(Your assignment):
Apart from the images, the entire listing below must be restated word for word.

───── Stored data ─────

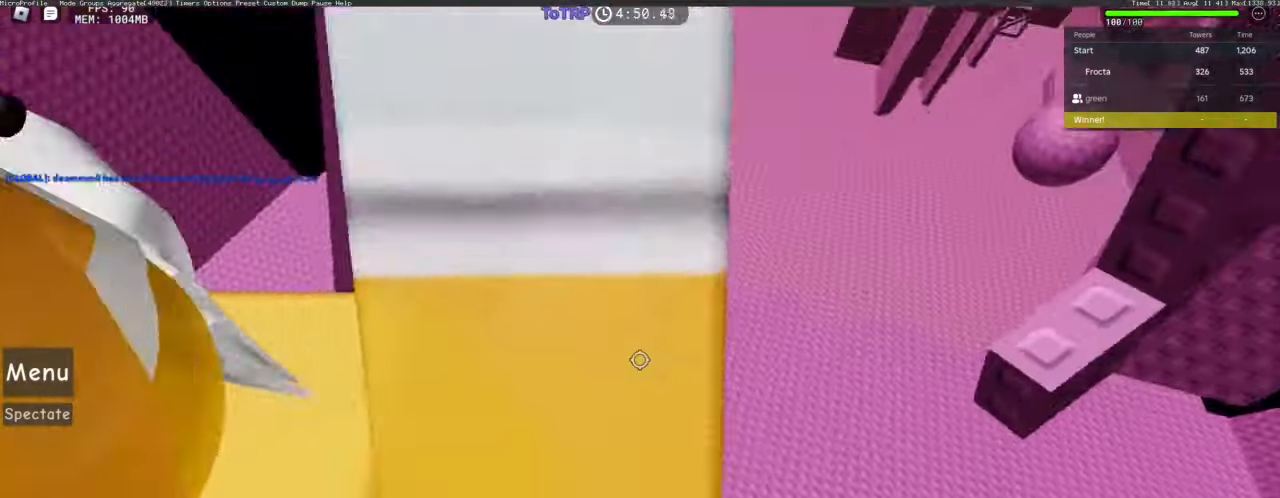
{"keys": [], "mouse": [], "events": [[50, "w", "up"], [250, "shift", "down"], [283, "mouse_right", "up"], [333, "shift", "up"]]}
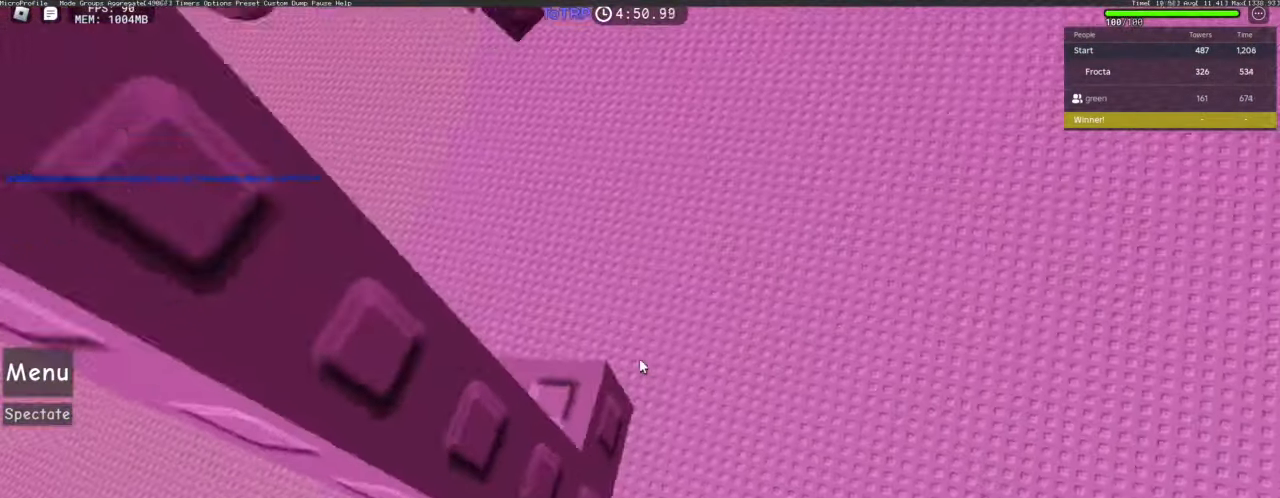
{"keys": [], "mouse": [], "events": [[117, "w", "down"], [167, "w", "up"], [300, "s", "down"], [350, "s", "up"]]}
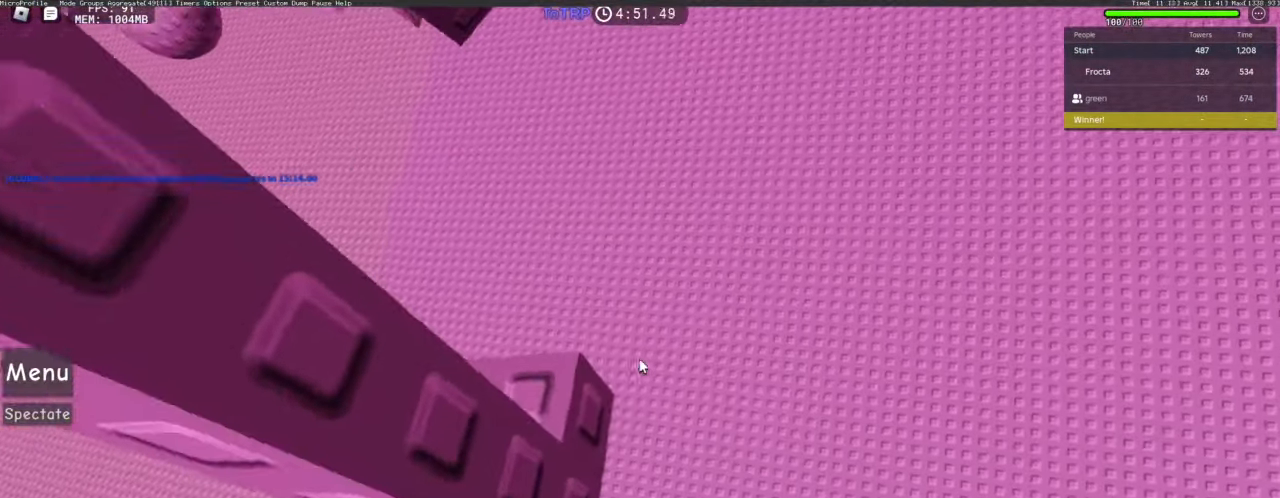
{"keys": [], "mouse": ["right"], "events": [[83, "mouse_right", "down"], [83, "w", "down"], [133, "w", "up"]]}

─────

(Reply to the exercise):
{"keys": [], "mouse": [], "events": [[50, "w", "up"], [250, "shift", "down"], [283, "mouse_right", "up"], [333, "shift", "up"]]}
{"keys": [], "mouse": [], "events": [[117, "w", "down"], [167, "w", "up"], [300, "s", "down"], [350, "s", "up"]]}
{"keys": [], "mouse": ["right"], "events": [[83, "mouse_right", "down"], [83, "w", "down"], [133, "w", "up"]]}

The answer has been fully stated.